Configure layer style and order

We can now create layers from the data sources we loaded earlier. With Tangram, we can create multiple layers from a single data source. This presents some pretty cool cartographic possibilities. In our case, we’ll only be making one layer from each data source. For each layer, we will specify an alias, indicate the data source, and give drawing instructions.

Layers are drawn in numeric order. More specifically, the lowest order value will be drawn first, the highest last. We will have the Carto basemap drawn first, our counties layer last.

layers:
  basemap:
    data: {source: carto_nolabel}
     draw:
      raster:
        order: 0
  counties:
    data: {source: counties}
      draw:
        lines:
          color: '#000000'
          width: 1px
          order: 1
        polygons:
          style: _alpha_polygons
          order: 1
          color: |
            function() {
              var cat = feature.CH00_10;
              var color = cat >= 5 ? '#2196F3' :
                          cat < 5 && cat >= 1 ? '#90CAF9':
                          cat < 1 && cat > -1 ? '#FFFDE7':
                          cat <= -1 && cat > -5 ? '#ef9a9a':
                          cat <= -5 ? '#f44336':
                          '#000'
              return color;
            }

There are a few of things to note here. First, when drawing our counties, we split the outline (lines) and fill (polygons) as two separate parameters within the same layer. Second we added that blending method, _alpha_polygons, to our polygons via the the style parameter.

polygons:
  style: _alpha_polygons

This blends the basemap with our counties layer and sort of creates the illusion of opacity. Finally, we can pass JavaScript as a parameter. We did this to color our polygons based on CH00_10 value for each county. You can pass JavaScript as a parameter by beginning the code block with a pipe (|) value.

Add scene to map

Now that we’ve configured the scene, we can add it to the map. We can achieve this via Tangram.leafletLayer(), passing scene.yaml as an option (line 32).

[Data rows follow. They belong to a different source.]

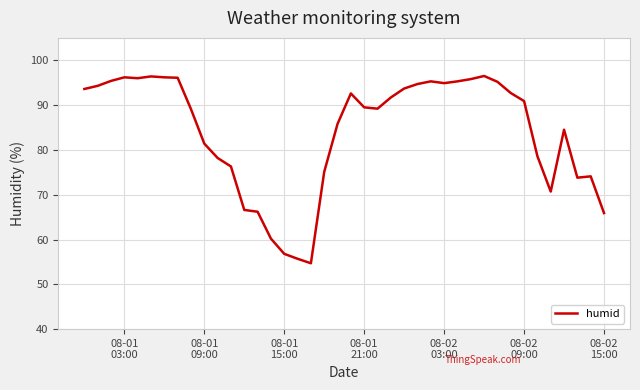

What is the minimum value shown in the chart?

54.7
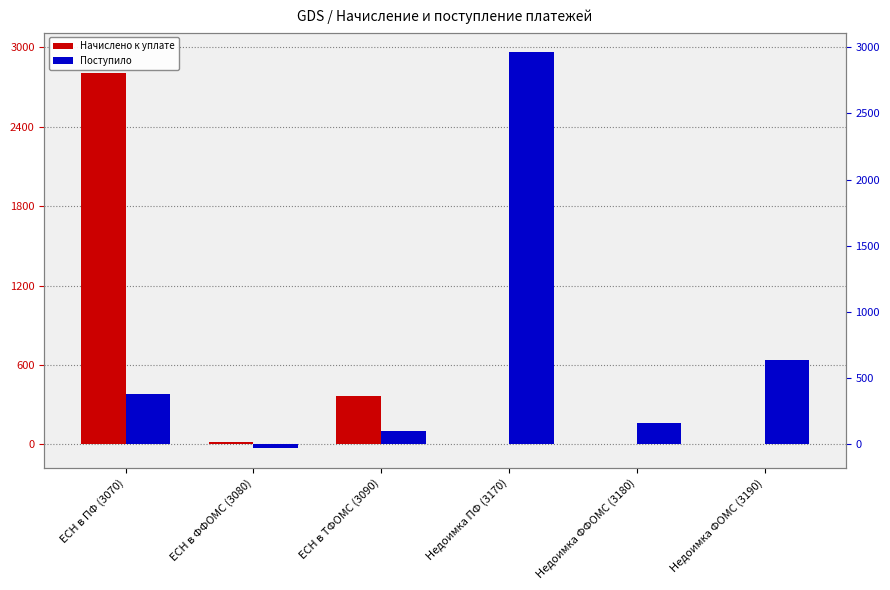

At how many categories does at least one series exceed 1771?

2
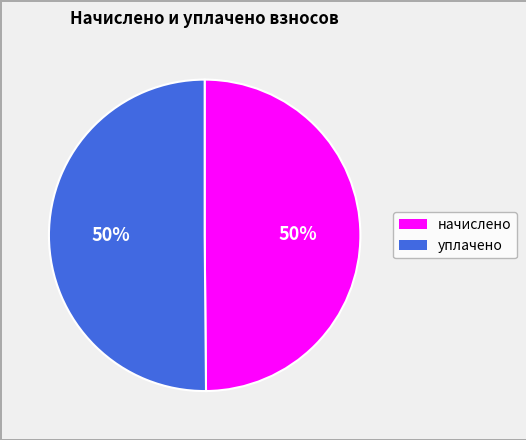

Do начислено and уплачено together represent more than half of the pie?

Yes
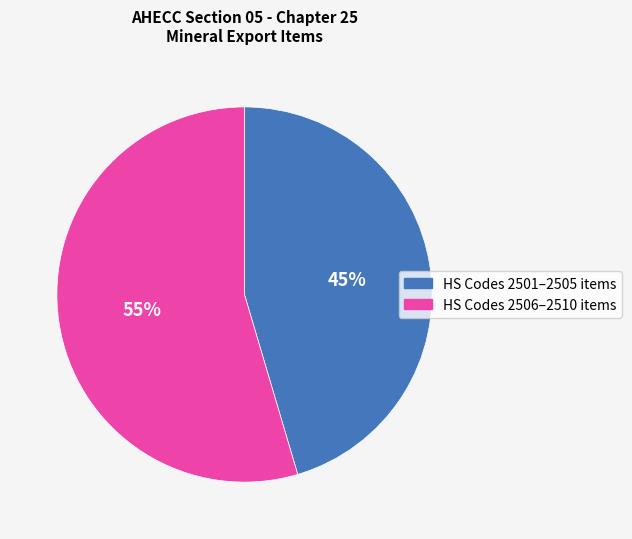

Is there a majority slice in this chart?

Yes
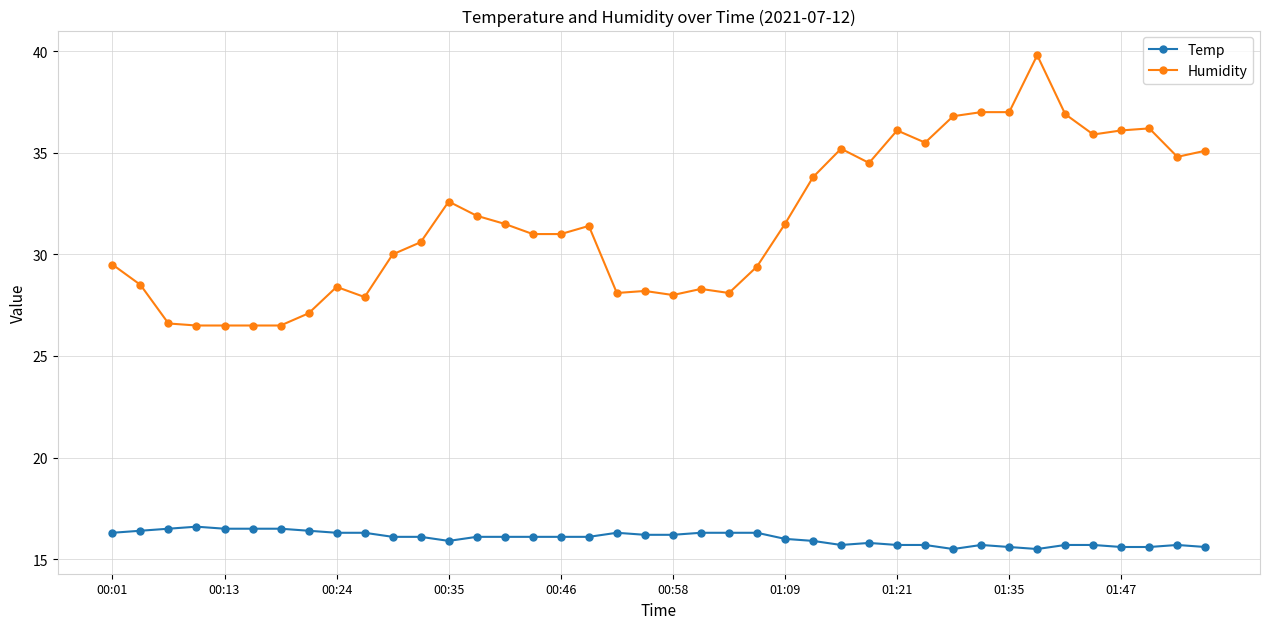

True or false: Temp and Humidity cross at least once.

False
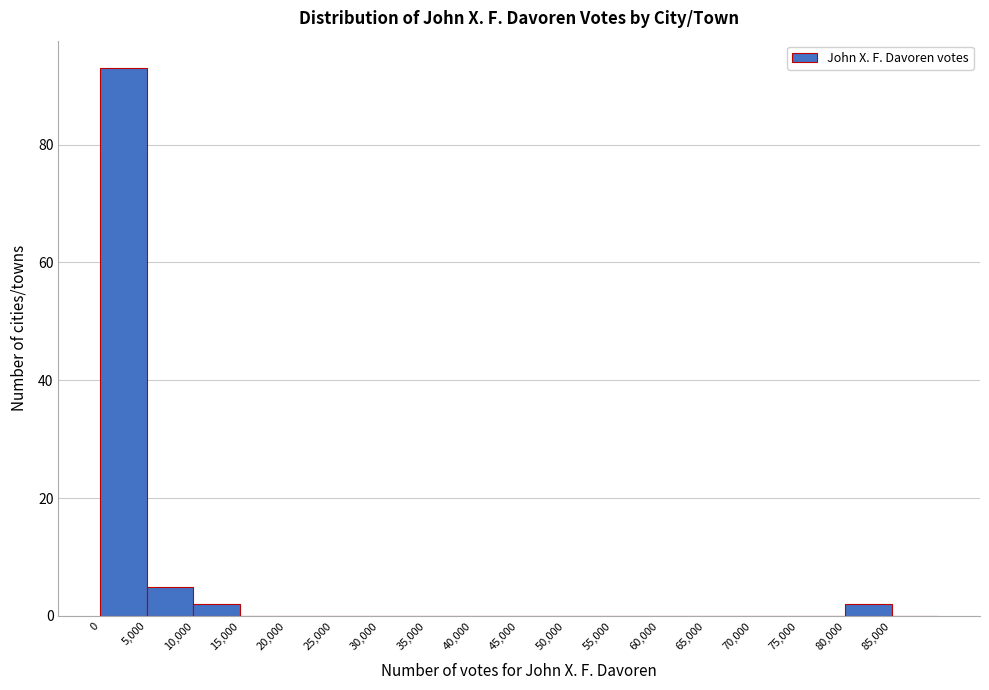

Which range on the x-axis has the tallest bar?

0 to 5000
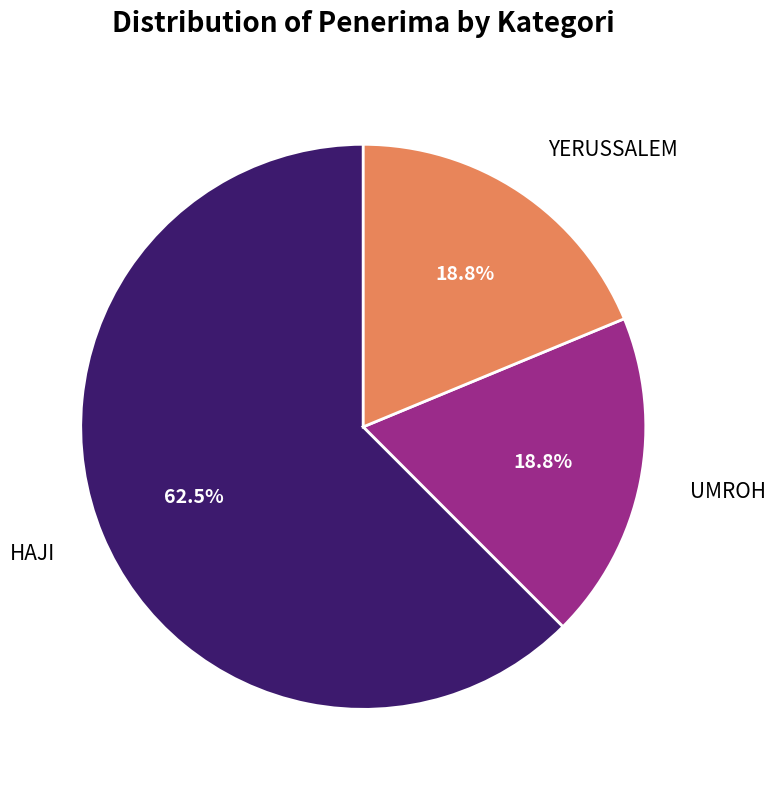

Is there any slice that represents more than half of the pie?

Yes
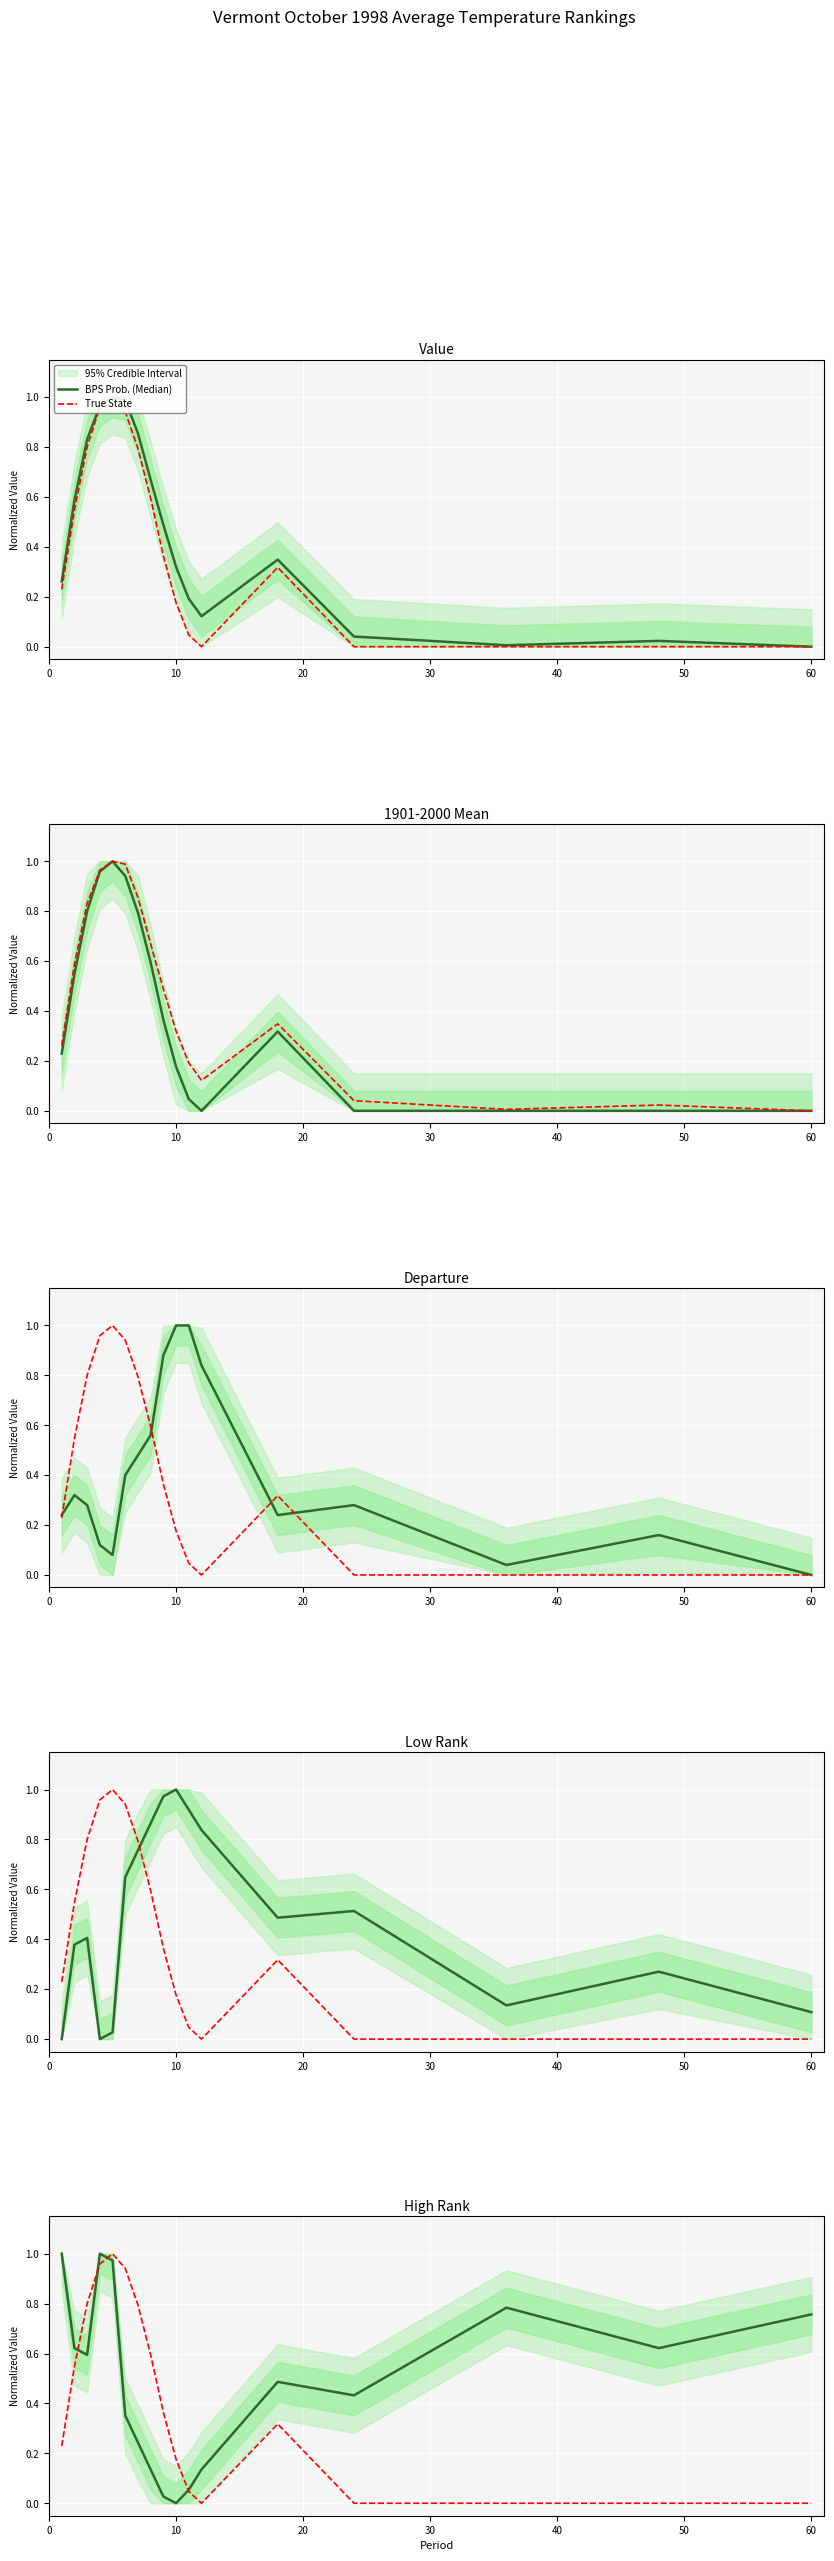

After their last crossing, which series has the higher values: True State or BPS Prob. (Median)?

BPS Prob. (Median)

Tangram scene on top of raster tiles. (See full map)

Add label layer

Now you may be wondering why we didn’t include the label raster tiles as a data source in the scene file. In messing around, I found that the alpha channel that normally ensures all the space around the labels is transparent is instead represented as filled. Since that layer should be drawn last, it obscures the counties and label-free basemap.

The counties and basemap are drawn, but are obscured by the white space in the labels layer. (See full map)

Fortunately, since we’re using Leaflet v1, we can use the new pane feature to add our label layer on top of our scene layer.

map.createPane('labels');
map.getPane('labels').style.zIndex = 650;
var labels = L.tileLayer(<TILE LAYER URL>, {
  attribution: <ATTRIBUTION>,
  pane: 'labels'     
}).addTo(map);

By adding the labels layer to a pane drawn at a higher zIndex than our scene layer, the labels get placed on top of the scene. Why Tangram doesn’t respect the transparency in the labels layer, I do not know.

Our completed map! (See full map)

Final Thoughts

In this post we walked through how to use Tangram to load and style external data for use in a Leaflet map. Because Tangram is primarily meant for basemaps, it seems there’s not really any feature access to the data in our scene layer. As such, as far as I can tell, you aren’t able to access feature data on click or hover events. Tangram might not be the library you need for enabling user-interaction with your map’s data.

That said, I’ve presented a pretty narrow use of Tangram. I was mostly interested in loading external data, which Tangram seems to do quite easily. But I’ve barely scratches the surface of what Tangram can do and I’d encourage you to check out some of Mapzen’s examples to get a better sense of how you can use it to make really interesting, dynamic maps. If you want to dig deeper into Mapzen, I suggest working through their thorough yet accessible tutorials.